After another evening trip to the 'burbs, this time to see the art-deco national bascilia in all its illuminated glory, I cycled back to town and ran out of puff just as I reached IJzer,* which makes up part of the (large!) red-light district. As a young man by myself, I was immediately surrounded by suspect-looking filles de joie who whispered "chou-chou!" as I walked past and then cackled when I scurried off. Quite the willy-shrinker!
However, the red-light district had its charms, namely in the Vlaamse Schouwberg, or the Flemish theatre, another architectural gem which was surrounded by yet more al fresco bars. The building itself (see above) has balconies running all around it on which elegant people stood smoking and surveying the bustle of the street below.

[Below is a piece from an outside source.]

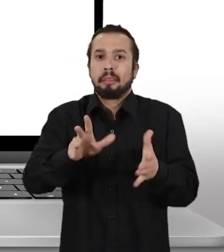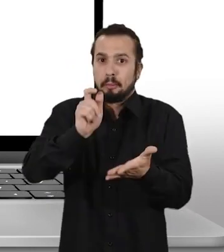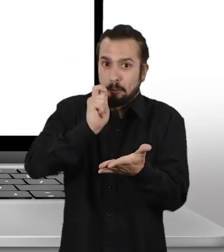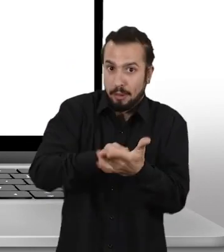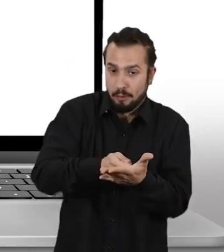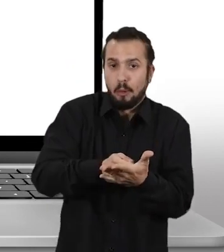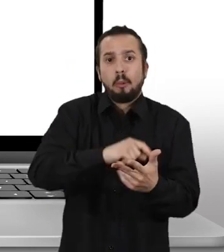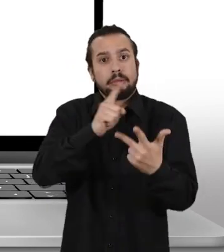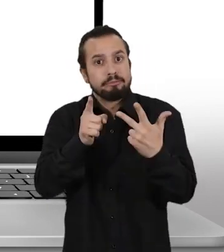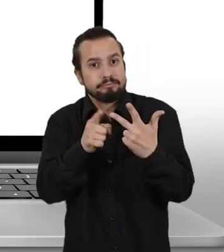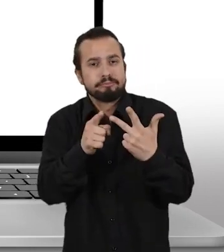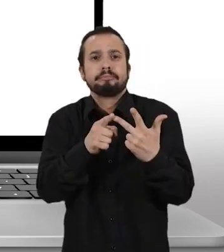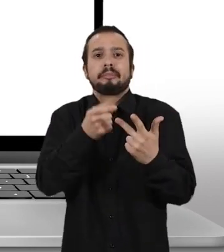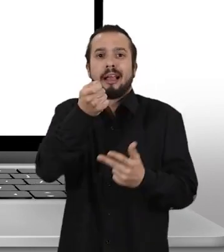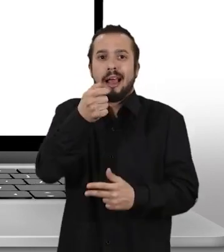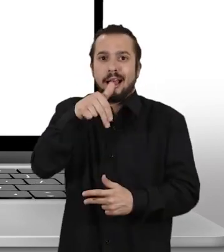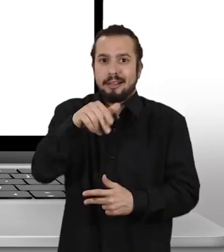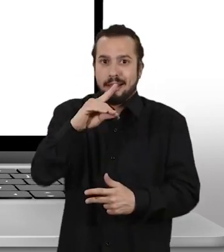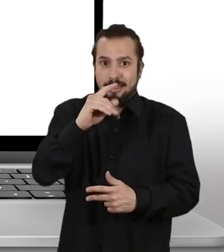Red Pagos,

There's a great deal of what the French calle mixité sociale here, and even though it might not be as legally egalitarian as goold old Sweden, the great and the good of Brussels rub shoulders with the hoi-polloi in a way that would put Stockholm to shame.
Speaking of which, a note about the title: Zinneke is the slang term for the natives of Brussels (think Weegie or Scouser). The word refers to the stray dogs who used to hang around the river Zenne, which served as Brussels' main waterway until it was diverted into a subterranean tunnel for being horrendously rancid. Today, Zinneke is also a statue of a dog pissing against a bollard on Rue Dansaert - nicely complementing the famous pissing boy statue, Mannekin Pis, and his girlfriend, Jeanneke, who can be seen squatting at the end of an alleyway near the main square.
This is a city which is grubby and proud - if Paris is an elegant peacock and London a sturdy bulldog, Brussels is a pig in shit, pissing right in front of you and shouting "chou-chou!" Dyce Academy: your homework for today is to draw that.
*IJ is considered as one letter in Dutch, so both are capitalised at the start of a word. It's pronounced like "eye."